Once the route is exported from TransDEM, regular Trainz editing applies just the same as any route.
 
Wait - by unable to change elevation once you’ve edited and saved do you mean specifically DEM, or any height adjustment? Since there’s going to be at least some manual mountains, and those take longer then a work session to get the height right.
 
As someone that has attempted to build the RGS to scale 48 times, I can share some of the issues you are going to run into when working with big mountains. First you are talking about a huge layout even if you scale down the height differences. The bigger the route the slower it is to move around in Surveyor. Dropping the draw distance down helps but then you can't see the top of some mountains. There is a DEM map of the RGS route on the DLS so I suggest you download it to see how your PC handles moving around and doing normal stuff like laying track and texturing the ground. The lowest point on that DEM is Delores which is 66oo ft and it takes around 60 miles to climb to Lizard Head Pass at 10,200 ft. Also the Trainz grid system tends to round off mountains into giant hills rather than steep rocky mountains so I have never been able to get the right look to the terrain. Frankly, I would be amazed if you can do what you want and still have it fit into a .CDP file. I haven't tried with HD terrain mostly due to I know the route file would be gigantic. Good luck.
 
The Darjeeling Himalayan Railway (on the DLS) took 57 miles of VERY steep grades, switchbacks, and loops to go from 450ft to 7408ft. To do this and not have those grades would take probably an additional 75 to 100 miles. This is a LOT of baseboards.

Bill
 
Wait - by unable to change elevation once you’ve edited and saved do you mean specifically DEM, or any height adjustment? Since there’s going to be at least some manual mountains, and those take longer then a work session to get the height right.
Height adjustment. Sorry for being clear as mud on that. There is always some manual editing required no matter what but what the DEM will do is get you at least the majority of the way.

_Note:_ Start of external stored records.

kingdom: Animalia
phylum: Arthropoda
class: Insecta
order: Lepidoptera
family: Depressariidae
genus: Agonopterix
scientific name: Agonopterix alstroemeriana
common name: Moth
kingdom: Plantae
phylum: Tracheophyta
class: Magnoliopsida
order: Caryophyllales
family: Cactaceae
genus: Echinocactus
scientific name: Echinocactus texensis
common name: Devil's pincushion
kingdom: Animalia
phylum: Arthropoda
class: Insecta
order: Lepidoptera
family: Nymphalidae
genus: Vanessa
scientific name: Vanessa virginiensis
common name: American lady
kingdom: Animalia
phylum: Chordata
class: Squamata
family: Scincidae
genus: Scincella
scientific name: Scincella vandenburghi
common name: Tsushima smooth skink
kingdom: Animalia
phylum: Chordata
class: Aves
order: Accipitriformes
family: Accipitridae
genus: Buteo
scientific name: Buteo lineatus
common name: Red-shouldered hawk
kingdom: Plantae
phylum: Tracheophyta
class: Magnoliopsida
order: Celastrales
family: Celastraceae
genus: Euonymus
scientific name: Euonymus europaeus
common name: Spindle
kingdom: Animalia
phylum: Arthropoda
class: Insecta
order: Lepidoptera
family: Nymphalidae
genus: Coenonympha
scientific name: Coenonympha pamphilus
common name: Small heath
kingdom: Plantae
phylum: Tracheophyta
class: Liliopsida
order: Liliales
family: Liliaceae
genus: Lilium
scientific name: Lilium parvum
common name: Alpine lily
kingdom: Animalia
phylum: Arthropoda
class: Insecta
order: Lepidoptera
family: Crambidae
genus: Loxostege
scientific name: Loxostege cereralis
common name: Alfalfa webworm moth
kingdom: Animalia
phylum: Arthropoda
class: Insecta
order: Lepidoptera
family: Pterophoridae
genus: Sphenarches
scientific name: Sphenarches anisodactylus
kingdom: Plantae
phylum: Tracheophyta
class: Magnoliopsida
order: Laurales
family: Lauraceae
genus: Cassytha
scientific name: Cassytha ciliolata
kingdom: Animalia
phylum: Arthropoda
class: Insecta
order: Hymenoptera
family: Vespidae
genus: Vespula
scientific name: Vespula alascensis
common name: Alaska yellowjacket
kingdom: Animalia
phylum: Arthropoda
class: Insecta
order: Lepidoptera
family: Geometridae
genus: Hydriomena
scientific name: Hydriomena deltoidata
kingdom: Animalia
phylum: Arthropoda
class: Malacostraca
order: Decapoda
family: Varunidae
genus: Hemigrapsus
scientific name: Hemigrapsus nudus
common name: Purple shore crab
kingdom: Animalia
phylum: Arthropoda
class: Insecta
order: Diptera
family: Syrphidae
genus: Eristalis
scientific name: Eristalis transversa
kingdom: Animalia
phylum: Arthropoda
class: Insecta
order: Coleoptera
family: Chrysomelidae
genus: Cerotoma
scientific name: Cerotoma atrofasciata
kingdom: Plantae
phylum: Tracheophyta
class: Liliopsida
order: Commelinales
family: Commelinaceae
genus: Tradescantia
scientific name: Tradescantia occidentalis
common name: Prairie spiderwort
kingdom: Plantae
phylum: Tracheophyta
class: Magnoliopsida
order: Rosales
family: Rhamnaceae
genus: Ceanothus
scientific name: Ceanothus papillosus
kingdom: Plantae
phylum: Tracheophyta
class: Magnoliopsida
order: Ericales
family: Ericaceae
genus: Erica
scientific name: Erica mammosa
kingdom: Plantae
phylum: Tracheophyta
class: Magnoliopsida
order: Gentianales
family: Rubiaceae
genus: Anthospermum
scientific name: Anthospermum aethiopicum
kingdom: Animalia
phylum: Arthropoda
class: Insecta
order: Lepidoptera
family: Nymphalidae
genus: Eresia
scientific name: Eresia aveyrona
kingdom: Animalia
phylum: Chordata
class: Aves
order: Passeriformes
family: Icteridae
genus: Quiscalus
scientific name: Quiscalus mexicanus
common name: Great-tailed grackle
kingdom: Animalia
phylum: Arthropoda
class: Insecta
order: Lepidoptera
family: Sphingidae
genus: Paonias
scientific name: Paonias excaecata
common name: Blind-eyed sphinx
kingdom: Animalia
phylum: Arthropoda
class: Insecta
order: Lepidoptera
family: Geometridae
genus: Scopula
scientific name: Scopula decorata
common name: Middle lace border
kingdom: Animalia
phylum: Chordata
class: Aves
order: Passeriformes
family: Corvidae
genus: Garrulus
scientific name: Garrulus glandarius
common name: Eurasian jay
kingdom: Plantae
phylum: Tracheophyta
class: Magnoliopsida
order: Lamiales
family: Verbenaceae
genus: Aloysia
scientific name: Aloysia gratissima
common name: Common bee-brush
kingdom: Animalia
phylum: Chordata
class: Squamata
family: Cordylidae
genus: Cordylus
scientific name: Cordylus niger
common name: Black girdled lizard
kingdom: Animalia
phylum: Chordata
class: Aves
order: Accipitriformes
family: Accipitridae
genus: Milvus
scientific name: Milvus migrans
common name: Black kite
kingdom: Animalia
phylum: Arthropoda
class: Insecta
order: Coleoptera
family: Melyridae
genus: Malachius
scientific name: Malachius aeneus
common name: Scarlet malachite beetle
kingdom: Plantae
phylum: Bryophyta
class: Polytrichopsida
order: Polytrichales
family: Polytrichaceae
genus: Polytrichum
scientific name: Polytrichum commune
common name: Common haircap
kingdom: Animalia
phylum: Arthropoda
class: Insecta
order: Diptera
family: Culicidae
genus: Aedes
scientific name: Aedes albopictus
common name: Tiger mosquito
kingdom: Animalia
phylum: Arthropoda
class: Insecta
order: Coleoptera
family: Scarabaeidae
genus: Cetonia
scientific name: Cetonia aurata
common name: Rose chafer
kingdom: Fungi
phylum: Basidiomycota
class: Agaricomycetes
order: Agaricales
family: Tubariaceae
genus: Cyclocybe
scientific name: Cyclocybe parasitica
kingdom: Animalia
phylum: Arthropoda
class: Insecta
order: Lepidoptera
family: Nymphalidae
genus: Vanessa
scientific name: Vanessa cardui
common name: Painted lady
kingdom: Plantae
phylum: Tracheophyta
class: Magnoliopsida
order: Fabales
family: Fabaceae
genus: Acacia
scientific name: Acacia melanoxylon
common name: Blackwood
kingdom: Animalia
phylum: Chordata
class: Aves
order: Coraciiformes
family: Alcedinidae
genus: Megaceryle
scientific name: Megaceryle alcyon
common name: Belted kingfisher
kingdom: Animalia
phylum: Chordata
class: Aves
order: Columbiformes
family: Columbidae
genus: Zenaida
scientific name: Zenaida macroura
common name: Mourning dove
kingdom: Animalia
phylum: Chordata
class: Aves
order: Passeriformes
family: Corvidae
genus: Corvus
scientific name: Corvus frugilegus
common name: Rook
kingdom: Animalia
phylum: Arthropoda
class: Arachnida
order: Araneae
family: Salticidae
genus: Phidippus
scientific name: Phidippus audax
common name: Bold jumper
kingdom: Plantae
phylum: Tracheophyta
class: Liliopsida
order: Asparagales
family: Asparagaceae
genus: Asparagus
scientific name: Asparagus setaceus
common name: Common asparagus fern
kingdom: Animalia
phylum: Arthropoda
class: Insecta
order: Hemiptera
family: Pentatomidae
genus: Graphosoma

Definitely, think hard about this project because this is a big one and it may be more than you can chew. Heed Bill's and wreeder's advice on this. They have both worked on mountain routes. Being a northeasterner and a coastal one at that, I tend to model routes in the 37- to 80-meter height range.
 
The thing is, about 800 or so meters of the valley side of the pass is already accounted for in just 3-4 features, and another may account for as much as 600 more, another feature 140 (and there's more features I'm looking for. Just remembered one that's a short loop up a side valley for 155 meters. Many of them something like 6 x 4 baseboards or much less. Just about any feature is at least a hundred meters, and 4 baseboards of track (which is closer to 3 baseboards straight line) between them is 140 meters on it's own. That's a single loop for 2 baseboards up a side valley. Looking at train length in-game, the grade is certainly going up to 5%, which helps. 5% gets you uphill pretty fast, and I know that from experience. (It's also constant 5%, not just the steepest sections.) Still will probably reduce the elevation change by a few hundred meters. Straight line distance is likely to be about 30 baseboards. Might actually start at the summit and work backwards. That it's probably going to be a 10m grid for most of it reduces workload.

Summit-outbound side elevation chance of 1500 meters equates to 42 baseboards of track, which is going to have a whole lot of curves, and may be more like 20-30 actual baseboards straight line distance. Probably will reduce it to about 1100 meters or so.

750 meters to the port at 2.5% is something like 42 baseboards as well, mostly in a line, so I'm certainly reducing the elevation change - and I don't particularly care if the port never gets connected to the first 8-12 or so baseboards after the pass, and instead is its own separate route.

The valley is only going to be about 20 baseboards long. At 2% grade that's about 250 meters of elevation. Probably will plan for 300 and if the pass comes up short reduce it.